Augmenting, not replacing

A human-machine hybrid solution is required, and that’s where Marisa thinks her industry is headed. KPMG has partnered with IBM to integrate Watson Discovery and Watson Machine Learning into the auditing workflow. KPMG uses Watson as a backbone to a question-answering pipeline for auditors and risk analysts, enabling KPMG audit professionals to better review, classify, and search across documents to extract important attribute values. Under Marisa’s leadership, they are seeing results, and elevating the firm’s operations into a new automated era.

“I was looking to move out of my comfort zone a little bit,” says Marisa, when discussing her start at KPMG, after she’d spent years on teams in cognitive innovation research and natural language processing. When she joined the firm, an AI project was already underway, but it was hitting critical scalability and generalizability issues. She shepherded this project to completion towards a vital proof of concept, and then demonstrated with a revised strategy that the technology could scale.

Marisa had seen technology projects struggle with AI implementation in previous roles. She feels that the key to successful automation is to not cut the human actor out of the equation too quickly. She spent time working in healthcare and customer service, on problems where efficiency gains seem obvious for a small percentage of questions, but a full solution requires top experts to make decisions. This is a classic example of an area where automation can augment the human worker while observing and collecting the data essential for pushing the needle forward on solving difficult problems.

Build AI tools around user behavior

When analyzing the limitations of this “Version One” project, Marisa’s team determined that the team erred in taking technologies designed to analyze small pieces text and applying them to full documents. Instead, the technology needed to be rooted in the search function, so that documents could be broken down to find specific pieces of relevant information.

“Search is still relevant to our users,” says Marisa, “so if we don’t get the extraction at 100%, we can still give them search results.” This way, auditors spend less time sifting through mountains of paperwork to find relevant information, and more time using their highly specialized knowledge to make better decisions.

The team initiated a pivot, made some organizational changes and secured funding. Now KPMG has successfully integrated AI into their auditing process in a way that can scale not only for this use case, but with a backbone that reduces the cost of transition for other document reviews as well.

It’s an important case study in integrating AI solutions. Practitioners cannot easily bring an AI tool into an existing workflow. They need to think about how people do their jobs, and let AI tools work alongside and augment that user behavior. Furthermore, the project taught Marisa that incremental improvements can facilitate the best working relationship between machines and humans.

“Auditors have extensive knowledge, and they do iterative investigation and hypothesis refinement as they’re looking through information,” she says. “They’re often looking across documents to find conflicting information.
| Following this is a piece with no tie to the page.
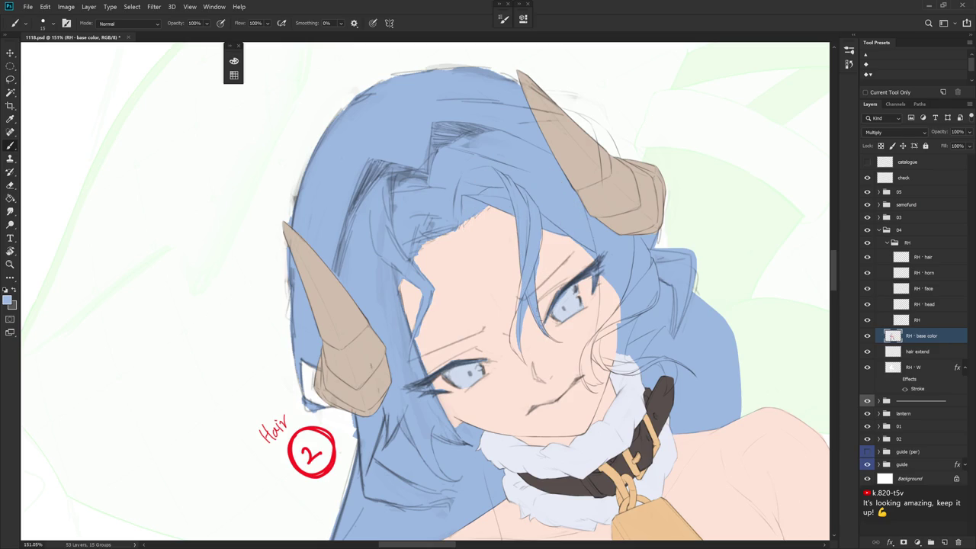
mouse_move(609, 355)
mouse_down()
mouse_move(598, 313)
mouse_move(566, 368)
mouse_up()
It would be difficult for us to build out automation across all of the possible use cases and documents that auditors have, but if we provide them with these kinds of enabling technologies, we can give them a better way to find information, without having to define from the beginning what that information is.”
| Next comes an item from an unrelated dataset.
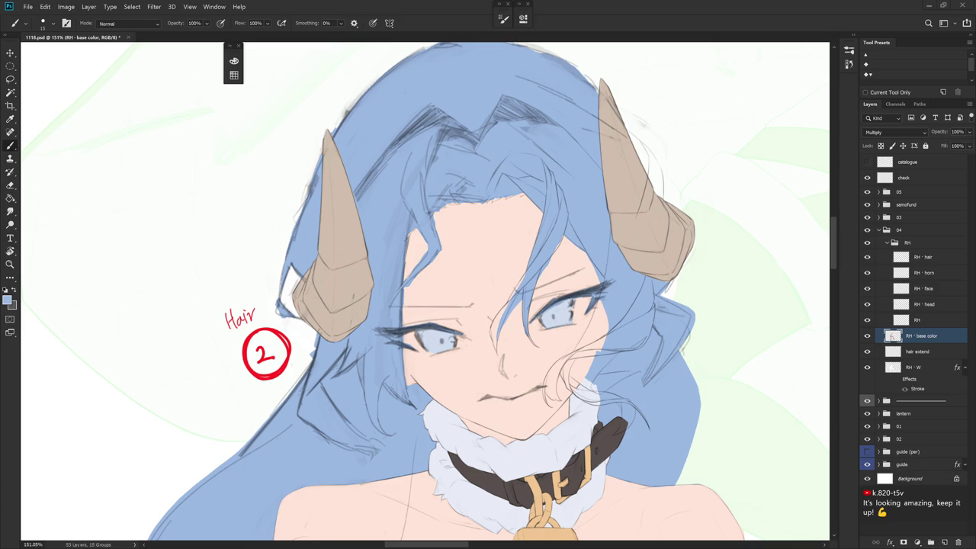
scroll(556, 274, down, 5)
Once the AI tool was in place, it could track the behavior of the specialists and use that behavioral data to improve its own performance in servicing them.

Maintaining continuous buy-in across the organization

Marisa stresses the importance of overcoming the organizational hurdles that may work against a successful AI implementation.

“Now that I’m in the CTO organization,” she says, “it’s interesting to understand all of the pieces that have to move into place in order to further mature an organization to support these types of technologies. It requires a lot of strategy, trust, leadership, and a commitment to change for the better.”

“I feel really lucky to be able to be in a position where I’m still in the fight to be able to help push these things along,” says Marisa. But deployment is only half the battle. When it comes to maintaining innovation in automation over time, “it’s never over,” she says. “These AIs are living. They need to be nurtured in an appropriate environment. They’re not just something that you create and consider the job to be done. If so, you have failed, and probably in a very expensive way.”